昨年12月の給油活動の「再開すべきでない」44%、「再開すべきだ」の39%より差が広がった
やはりここは現地で活動するペシャワール会の中村医師の報告 「自立定着村の創設に向けて」(08年6月25日)
を耳を傾けたい。
<無政府状態の拡大>
「07年度は… 過去最も変動の激しい時期であった。欧米軍が約7万名に増派されて戦火は泥沼状態となった。アフガニスタンのほぼ全土で政府の威光は地に落ち、無政府状態が急速に広がった。」「多くの地域で、行政の末端にタリバーン勢力の参加なしに秩序が保たれなくなっている。派手なふれこみで行われた『対テロ戦争』は莫大な浪費の挙句、その破綻は誰の目にも明らかになったと言えよう。餓えた膨大な人々の群れは、もはや沈黙しなくなってきている。破局は目前に迫っていると言ってよい。」
<旱魃の進行と「国際社会」の無知>
「カルザイ大統領自ら『国民の半分が飢えている』と訴えたが、欧米側は徒に軍事力強化を図るに終始し、真剣な取り組みがなされたとは言えない。この食糧不足が容易に暴動に発展し、収拾のつかぬ事態になることは十分予測される。」
<対日感情の動き>
「日本国内で議論が沸騰した『インド洋での後方支援=給油活動』は、幸いほとんど現地で知られておらず、「最大の民生支援国」であることが政府・反政府を問わず、好感を持って迎えられていた。在日アフガン大使も、日本が(アフガンの国土に)兵力を送らぬことを望むと述べている。このことが私たちにとって大きな安全になっていたのは疑いがない。しかし、六月になって「日本軍(Japanese Troop)派遣検討」の報が伝えられるや、身辺に危機を感ずるようになった。余りに現状を知らぬ軽率な政治的判断だったと言わざるを得ない。

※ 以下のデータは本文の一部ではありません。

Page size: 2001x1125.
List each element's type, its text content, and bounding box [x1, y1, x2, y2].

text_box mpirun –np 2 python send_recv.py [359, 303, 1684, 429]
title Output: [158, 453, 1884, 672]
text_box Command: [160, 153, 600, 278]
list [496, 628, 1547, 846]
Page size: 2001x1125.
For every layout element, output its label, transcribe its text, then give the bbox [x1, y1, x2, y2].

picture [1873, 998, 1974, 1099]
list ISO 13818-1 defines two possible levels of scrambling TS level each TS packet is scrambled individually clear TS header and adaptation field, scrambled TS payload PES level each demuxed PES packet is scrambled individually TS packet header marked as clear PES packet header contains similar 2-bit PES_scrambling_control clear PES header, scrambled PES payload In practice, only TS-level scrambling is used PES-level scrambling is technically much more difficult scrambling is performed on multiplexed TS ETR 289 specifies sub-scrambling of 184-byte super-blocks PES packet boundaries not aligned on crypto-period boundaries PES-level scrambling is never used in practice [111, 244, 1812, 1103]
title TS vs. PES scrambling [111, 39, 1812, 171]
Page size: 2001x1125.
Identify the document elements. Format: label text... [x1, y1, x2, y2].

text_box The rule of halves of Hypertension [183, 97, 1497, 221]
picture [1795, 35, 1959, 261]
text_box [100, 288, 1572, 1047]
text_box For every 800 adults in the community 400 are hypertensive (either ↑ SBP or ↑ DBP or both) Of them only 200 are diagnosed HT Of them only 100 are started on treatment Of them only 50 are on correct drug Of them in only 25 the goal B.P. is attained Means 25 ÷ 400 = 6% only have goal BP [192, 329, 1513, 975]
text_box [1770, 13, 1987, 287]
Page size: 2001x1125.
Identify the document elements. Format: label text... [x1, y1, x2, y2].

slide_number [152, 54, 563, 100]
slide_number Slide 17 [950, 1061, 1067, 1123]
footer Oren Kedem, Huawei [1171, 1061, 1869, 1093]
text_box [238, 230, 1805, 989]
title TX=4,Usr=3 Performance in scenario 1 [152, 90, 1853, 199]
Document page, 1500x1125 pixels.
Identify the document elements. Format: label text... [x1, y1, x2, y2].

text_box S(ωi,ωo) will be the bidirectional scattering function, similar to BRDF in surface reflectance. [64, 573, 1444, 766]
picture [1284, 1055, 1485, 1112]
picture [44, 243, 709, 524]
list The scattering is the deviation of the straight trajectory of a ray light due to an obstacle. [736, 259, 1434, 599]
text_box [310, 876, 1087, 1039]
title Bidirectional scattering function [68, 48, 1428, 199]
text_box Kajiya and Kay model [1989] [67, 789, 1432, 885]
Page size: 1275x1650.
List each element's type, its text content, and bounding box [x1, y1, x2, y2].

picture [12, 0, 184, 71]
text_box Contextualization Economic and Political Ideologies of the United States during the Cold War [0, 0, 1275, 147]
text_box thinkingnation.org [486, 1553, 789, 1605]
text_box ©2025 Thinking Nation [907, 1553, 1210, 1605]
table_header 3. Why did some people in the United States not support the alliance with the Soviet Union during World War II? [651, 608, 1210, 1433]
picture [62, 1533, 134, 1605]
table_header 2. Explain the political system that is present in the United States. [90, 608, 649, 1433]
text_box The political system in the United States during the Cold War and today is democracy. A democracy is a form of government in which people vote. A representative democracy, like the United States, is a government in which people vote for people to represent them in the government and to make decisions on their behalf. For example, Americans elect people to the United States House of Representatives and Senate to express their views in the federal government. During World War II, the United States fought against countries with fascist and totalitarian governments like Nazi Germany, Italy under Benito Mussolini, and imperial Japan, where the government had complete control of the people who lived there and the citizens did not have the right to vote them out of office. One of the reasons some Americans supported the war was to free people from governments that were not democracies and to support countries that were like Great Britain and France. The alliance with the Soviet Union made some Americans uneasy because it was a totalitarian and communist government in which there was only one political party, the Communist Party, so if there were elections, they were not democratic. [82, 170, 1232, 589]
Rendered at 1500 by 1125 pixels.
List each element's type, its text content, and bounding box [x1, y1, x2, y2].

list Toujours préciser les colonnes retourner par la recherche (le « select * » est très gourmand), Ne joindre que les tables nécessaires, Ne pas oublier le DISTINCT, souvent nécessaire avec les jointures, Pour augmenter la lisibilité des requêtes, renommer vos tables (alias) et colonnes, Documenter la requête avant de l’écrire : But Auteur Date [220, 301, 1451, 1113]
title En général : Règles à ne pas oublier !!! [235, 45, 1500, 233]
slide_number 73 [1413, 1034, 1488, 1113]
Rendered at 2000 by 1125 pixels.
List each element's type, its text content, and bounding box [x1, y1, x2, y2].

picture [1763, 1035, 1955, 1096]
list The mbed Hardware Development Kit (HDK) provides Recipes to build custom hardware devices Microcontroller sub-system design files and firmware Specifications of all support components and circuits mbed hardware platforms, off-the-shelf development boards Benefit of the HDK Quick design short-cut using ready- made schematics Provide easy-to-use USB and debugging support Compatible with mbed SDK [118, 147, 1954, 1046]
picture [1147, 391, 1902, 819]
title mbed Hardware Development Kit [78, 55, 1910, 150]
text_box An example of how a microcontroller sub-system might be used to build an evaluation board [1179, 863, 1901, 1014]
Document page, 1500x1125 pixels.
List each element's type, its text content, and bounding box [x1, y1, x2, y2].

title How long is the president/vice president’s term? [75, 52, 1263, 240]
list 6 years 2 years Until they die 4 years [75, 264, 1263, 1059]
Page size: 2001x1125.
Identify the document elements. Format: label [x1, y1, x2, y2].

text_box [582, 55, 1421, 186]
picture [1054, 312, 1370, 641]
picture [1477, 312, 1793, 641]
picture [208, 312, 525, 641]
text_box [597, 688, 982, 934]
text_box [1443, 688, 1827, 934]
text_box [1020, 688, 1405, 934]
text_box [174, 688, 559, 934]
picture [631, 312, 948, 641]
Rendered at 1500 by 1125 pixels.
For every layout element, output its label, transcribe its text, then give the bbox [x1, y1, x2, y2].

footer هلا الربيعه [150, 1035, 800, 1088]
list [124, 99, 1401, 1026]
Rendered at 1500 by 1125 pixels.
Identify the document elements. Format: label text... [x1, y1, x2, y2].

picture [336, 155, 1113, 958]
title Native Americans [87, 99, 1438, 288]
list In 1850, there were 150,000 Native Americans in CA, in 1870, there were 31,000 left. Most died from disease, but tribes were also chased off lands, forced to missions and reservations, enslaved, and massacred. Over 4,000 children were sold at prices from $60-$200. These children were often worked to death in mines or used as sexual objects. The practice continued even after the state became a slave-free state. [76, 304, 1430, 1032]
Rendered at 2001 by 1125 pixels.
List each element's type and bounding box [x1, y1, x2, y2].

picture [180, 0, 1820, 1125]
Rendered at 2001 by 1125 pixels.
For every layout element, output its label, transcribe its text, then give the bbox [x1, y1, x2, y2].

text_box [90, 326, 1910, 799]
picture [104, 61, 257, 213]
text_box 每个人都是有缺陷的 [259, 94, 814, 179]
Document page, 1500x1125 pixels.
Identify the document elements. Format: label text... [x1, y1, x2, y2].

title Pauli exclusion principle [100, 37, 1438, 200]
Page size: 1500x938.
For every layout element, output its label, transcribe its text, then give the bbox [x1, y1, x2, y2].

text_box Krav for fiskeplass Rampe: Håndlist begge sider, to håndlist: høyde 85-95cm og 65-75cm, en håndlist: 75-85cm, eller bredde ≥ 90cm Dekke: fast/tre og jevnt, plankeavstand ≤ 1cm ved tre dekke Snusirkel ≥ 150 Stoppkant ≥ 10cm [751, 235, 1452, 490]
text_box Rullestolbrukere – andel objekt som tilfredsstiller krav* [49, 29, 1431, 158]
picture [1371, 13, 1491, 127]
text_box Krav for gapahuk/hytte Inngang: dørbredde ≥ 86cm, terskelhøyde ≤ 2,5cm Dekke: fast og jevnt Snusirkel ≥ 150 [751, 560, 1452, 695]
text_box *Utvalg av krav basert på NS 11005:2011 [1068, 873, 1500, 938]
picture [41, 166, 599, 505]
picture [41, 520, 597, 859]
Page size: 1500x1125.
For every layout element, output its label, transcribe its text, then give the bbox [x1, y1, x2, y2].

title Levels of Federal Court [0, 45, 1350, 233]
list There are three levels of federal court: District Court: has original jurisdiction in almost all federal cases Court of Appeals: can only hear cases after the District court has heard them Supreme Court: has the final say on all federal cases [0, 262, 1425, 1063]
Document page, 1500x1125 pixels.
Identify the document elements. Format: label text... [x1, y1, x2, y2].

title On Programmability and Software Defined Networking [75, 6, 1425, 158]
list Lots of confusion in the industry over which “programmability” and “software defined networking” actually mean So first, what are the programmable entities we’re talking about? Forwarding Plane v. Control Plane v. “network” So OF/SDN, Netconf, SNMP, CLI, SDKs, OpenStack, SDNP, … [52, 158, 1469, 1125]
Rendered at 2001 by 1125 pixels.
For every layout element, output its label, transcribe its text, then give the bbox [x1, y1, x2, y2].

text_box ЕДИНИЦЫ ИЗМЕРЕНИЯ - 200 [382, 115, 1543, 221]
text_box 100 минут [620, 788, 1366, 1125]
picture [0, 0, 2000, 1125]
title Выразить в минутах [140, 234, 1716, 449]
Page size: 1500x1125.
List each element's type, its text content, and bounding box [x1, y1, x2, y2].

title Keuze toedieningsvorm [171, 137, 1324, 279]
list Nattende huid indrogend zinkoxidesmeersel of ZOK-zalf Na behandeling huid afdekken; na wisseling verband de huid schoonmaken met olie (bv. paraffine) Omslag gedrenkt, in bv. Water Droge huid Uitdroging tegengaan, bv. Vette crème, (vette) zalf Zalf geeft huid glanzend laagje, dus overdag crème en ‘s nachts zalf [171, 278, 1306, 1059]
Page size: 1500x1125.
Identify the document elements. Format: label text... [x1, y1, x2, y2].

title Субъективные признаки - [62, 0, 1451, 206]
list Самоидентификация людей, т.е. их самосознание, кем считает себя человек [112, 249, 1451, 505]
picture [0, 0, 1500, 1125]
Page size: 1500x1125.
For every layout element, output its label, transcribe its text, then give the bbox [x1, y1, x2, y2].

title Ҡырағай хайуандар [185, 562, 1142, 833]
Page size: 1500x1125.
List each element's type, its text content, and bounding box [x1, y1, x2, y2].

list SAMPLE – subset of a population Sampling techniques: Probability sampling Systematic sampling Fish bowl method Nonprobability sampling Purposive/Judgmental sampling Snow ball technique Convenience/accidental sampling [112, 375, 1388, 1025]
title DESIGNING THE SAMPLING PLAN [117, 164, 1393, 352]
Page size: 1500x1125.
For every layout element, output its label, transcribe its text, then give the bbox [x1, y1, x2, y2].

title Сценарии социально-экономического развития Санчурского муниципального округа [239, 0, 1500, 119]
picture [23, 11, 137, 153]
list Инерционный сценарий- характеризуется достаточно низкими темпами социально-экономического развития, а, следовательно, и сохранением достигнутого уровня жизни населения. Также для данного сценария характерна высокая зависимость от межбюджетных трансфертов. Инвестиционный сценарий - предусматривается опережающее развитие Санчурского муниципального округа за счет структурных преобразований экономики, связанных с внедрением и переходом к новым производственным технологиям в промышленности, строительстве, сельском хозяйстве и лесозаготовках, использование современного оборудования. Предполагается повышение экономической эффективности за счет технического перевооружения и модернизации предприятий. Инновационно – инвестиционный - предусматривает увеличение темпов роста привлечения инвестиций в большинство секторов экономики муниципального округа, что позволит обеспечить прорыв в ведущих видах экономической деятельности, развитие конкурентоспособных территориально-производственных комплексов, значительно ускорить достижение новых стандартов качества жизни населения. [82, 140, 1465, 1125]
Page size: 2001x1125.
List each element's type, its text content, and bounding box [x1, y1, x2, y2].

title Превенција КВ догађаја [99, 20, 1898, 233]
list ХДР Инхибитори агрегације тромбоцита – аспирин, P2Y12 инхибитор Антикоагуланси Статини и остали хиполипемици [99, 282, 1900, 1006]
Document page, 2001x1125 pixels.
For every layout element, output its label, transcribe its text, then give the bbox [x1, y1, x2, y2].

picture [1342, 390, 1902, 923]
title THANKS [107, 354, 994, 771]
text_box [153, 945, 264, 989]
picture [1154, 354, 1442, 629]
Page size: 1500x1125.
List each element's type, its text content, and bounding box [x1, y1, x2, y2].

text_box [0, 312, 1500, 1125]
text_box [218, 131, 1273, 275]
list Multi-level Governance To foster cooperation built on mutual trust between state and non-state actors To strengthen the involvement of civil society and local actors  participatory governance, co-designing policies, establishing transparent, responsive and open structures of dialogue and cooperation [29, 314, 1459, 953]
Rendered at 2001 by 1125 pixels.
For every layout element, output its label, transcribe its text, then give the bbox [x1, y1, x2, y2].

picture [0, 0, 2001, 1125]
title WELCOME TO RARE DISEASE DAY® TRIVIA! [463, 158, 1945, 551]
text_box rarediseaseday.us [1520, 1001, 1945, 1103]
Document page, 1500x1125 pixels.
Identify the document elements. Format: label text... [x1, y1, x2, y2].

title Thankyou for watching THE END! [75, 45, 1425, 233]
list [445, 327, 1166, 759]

日本が兵力を派遣すれば、わがPMS(ペシャワール会医療サービス)は邦人ワーカーの生命を守るために、活動を一時停止する。これまで、少なくともアフガン東部で親日感情をつないできた糸が切れると、自衛隊はもちろん、邦人が攻撃にさらされよう。私たちはアフガン人が「故郷を荒らす日本兵」を攻撃するのを止めることができない。悲しむべきことだが、これが冷厳な現実である。この末期の段階で軍事行動に協力する愚かさの帰結を、身にしみて知ることになろう。」
28日、訪米中のパキスタンのギラニ首相はブッシュ米大統領に対して、「パキスタン領内での米軍の一方的行動には反対だ」と語っている。
破綻した「対テロ戦争」から撤退すべきである。給油活動は年90億円。これをやめれば漁民への直接補填は倍にすることができる。